Whatever barrier, whatever heartache, the God of the Scriptures invites us to come to Him.
“Our minds can shape the way a thing will be, because we act according to our expectations,” commented the filmmaker Federico Fellini. In their recent book The Power of Bad: How the Negativity Effect Rules Us and How We Can Rule It, authors John Tierney and Roy F. Baumeister examine “negativity bias”—“the universal tendency for bad events and emotions to affect us more strongly than positive ones.” They suggest that it can take four positive events to override a negative one. Their “Rule of Four” isn’t a rule but rather an observation—and a helpful one, I think, when we consider inviting skeptical individuals to take a closer look at Jesus.
Ravi Zacharias has said that one of the tasks of apologetics is to “remove obstacles in the path of the listener, so that he or she will get a direct look at the Cross and the person of Christ.” Such obstacles may be misinformation or a painful experience accompanied by unspoken assumptions and presuppositions. Whatever the barrier, “If apologetics is to be done effectively,” writes Ravi inside this issue of Just Thinking 28.2, “we must connect with the person at the level of the personal and understand where the individual faces their personal struggle. It is never a ‘one size fits all’ approach. Jesus consistently drove this home. His one-on-one conversations were remarkably personal and left others looking into their hearts and considering their spiritual condition.”
Whether from curious Nicodemus or the beleaguered woman at the well, Jesus invited searching questions—and asked a few of his own: “Why do you doubt?” (Matthew 14:31). “Who do you say that I am?” (Matthew 16:15). “Why do you call me good? (Mark 10:18). “What is it you want? (Matthew 20:21). Jesus listened carefully, probed his questioners’ assumptions, and extended grace to all.

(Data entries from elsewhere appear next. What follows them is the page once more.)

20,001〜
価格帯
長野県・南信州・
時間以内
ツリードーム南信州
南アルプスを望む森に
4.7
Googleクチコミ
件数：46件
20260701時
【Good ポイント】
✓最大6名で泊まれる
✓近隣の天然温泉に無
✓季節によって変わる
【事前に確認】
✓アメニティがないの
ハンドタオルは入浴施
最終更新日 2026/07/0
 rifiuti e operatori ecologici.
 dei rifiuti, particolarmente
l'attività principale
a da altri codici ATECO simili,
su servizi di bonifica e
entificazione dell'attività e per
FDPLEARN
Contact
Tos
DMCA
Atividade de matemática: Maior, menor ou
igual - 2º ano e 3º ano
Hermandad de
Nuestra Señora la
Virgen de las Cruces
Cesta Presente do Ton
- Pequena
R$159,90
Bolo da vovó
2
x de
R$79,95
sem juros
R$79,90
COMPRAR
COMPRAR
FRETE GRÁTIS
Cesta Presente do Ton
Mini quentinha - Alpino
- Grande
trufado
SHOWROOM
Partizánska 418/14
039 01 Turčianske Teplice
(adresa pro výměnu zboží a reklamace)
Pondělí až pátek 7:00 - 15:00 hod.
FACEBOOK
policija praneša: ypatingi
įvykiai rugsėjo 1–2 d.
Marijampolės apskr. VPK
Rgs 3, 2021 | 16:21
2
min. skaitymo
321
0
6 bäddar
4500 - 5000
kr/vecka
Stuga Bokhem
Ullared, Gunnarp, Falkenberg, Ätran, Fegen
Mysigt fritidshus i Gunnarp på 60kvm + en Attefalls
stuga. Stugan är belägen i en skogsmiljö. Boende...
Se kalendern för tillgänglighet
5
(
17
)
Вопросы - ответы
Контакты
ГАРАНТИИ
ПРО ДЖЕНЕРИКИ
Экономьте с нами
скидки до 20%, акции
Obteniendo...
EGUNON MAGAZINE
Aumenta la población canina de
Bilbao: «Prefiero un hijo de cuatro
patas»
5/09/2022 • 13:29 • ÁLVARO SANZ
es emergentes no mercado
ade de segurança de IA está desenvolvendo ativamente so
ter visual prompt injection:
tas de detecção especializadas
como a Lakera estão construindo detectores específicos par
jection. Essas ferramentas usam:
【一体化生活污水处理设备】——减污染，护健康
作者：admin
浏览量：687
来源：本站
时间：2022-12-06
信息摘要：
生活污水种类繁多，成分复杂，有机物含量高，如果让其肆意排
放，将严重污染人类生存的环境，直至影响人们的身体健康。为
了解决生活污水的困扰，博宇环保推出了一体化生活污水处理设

Biblical history is accurate, compelling, and sometimes quite surprising, as Margaret Manning Shull and John Dickson suggest in their articles, “Easter Skeptics” (Manning Shull) and “Matters of History” (Dickson). For instance, upon examining the gospel accounts of Jesus’s resurrection, Margaret asks, “Given that a woman’s testimony was not credible, why would the gospel writers report them as witnesses—indeed, the first witnesses for the resurrection?” In his life, death, and resurrection, Jesus challenges the presuppositions of every generation.
Whatever barrier, whatever heartache, the God of the Scriptures invites us to come to Him. Through Jesus, we discover a God who listens carefully to our questions, who tenderly probes our hearts and minds, and who extends grace to all who would receive Him.